**WORK REQUEST**. Using the records below, output the stretch that opens with the line containing "4.43489 × 10^394 | 5 |" and closes with the line containing "2.27017 × 10^389 | 5 |", exactly and including both lines, with nothing more.

**GIVEN RECORDS**.
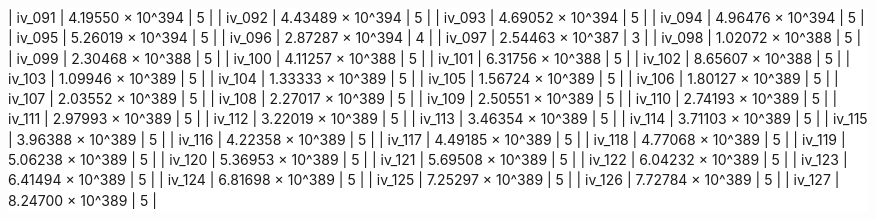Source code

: | iv_091 | 4.19550 × 10^394 | 5 |
| iv_092 | 4.43489 × 10^394 | 5 |
| iv_093 | 4.69052 × 10^394 | 5 |
| iv_094 | 4.96476 × 10^394 | 5 |
| iv_095 | 5.26019 × 10^394 | 5 |
| iv_096 | 2.87287 × 10^394 | 4 |
| iv_097 | 2.54463 × 10^387 | 3 |
| iv_098 | 1.02072 × 10^388 | 5 |
| iv_099 | 2.30468 × 10^388 | 5 |
| iv_100 | 4.11257 × 10^388 | 5 |
| iv_101 | 6.31756 × 10^388 | 5 |
| iv_102 | 8.65607 × 10^388 | 5 |
| iv_103 | 1.09946 × 10^389 | 5 |
| iv_104 | 1.33333 × 10^389 | 5 |
| iv_105 | 1.56724 × 10^389 | 5 |
| iv_106 | 1.80127 × 10^389 | 5 |
| iv_107 | 2.03552 × 10^389 | 5 |
| iv_108 | 2.27017 × 10^389 | 5 |
| iv_109 | 2.50551 × 10^389 | 5 |
| iv_110 | 2.74193 × 10^389 | 5 |
| iv_111 | 2.97993 × 10^389 | 5 |
| iv_112 | 3.22019 × 10^389 | 5 |
| iv_113 | 3.46354 × 10^389 | 5 |
| iv_114 | 3.71103 × 10^389 | 5 |
| iv_115 | 3.96388 × 10^389 | 5 |
| iv_116 | 4.22358 × 10^389 | 5 |
| iv_117 | 4.49185 × 10^389 | 5 |
| iv_118 | 4.77068 × 10^389 | 5 |
| iv_119 | 5.06238 × 10^389 | 5 |
| iv_120 | 5.36953 × 10^389 | 5 |
| iv_121 | 5.69508 × 10^389 | 5 |
| iv_122 | 6.04232 × 10^389 | 5 |
| iv_123 | 6.41494 × 10^389 | 5 |
| iv_124 | 6.81698 × 10^389 | 5 |
| iv_125 | 7.25297 × 10^389 | 5 |
| iv_126 | 7.72784 × 10^389 | 5 |
| iv_127 | 8.24700 × 10^389 | 5 |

**TASK ANSWER**.
| iv_092 | 4.43489 × 10^394 | 5 |
| iv_093 | 4.69052 × 10^394 | 5 |
| iv_094 | 4.96476 × 10^394 | 5 |
| iv_095 | 5.26019 × 10^394 | 5 |
| iv_096 | 2.87287 × 10^394 | 4 |
| iv_097 | 2.54463 × 10^387 | 3 |
| iv_098 | 1.02072 × 10^388 | 5 |
| iv_099 | 2.30468 × 10^388 | 5 |
| iv_100 | 4.11257 × 10^388 | 5 |
| iv_101 | 6.31756 × 10^388 | 5 |
| iv_102 | 8.65607 × 10^388 | 5 |
| iv_103 | 1.09946 × 10^389 | 5 |
| iv_104 | 1.33333 × 10^389 | 5 |
| iv_105 | 1.56724 × 10^389 | 5 |
| iv_106 | 1.80127 × 10^389 | 5 |
| iv_107 | 2.03552 × 10^389 | 5 |
| iv_108 | 2.27017 × 10^389 | 5 |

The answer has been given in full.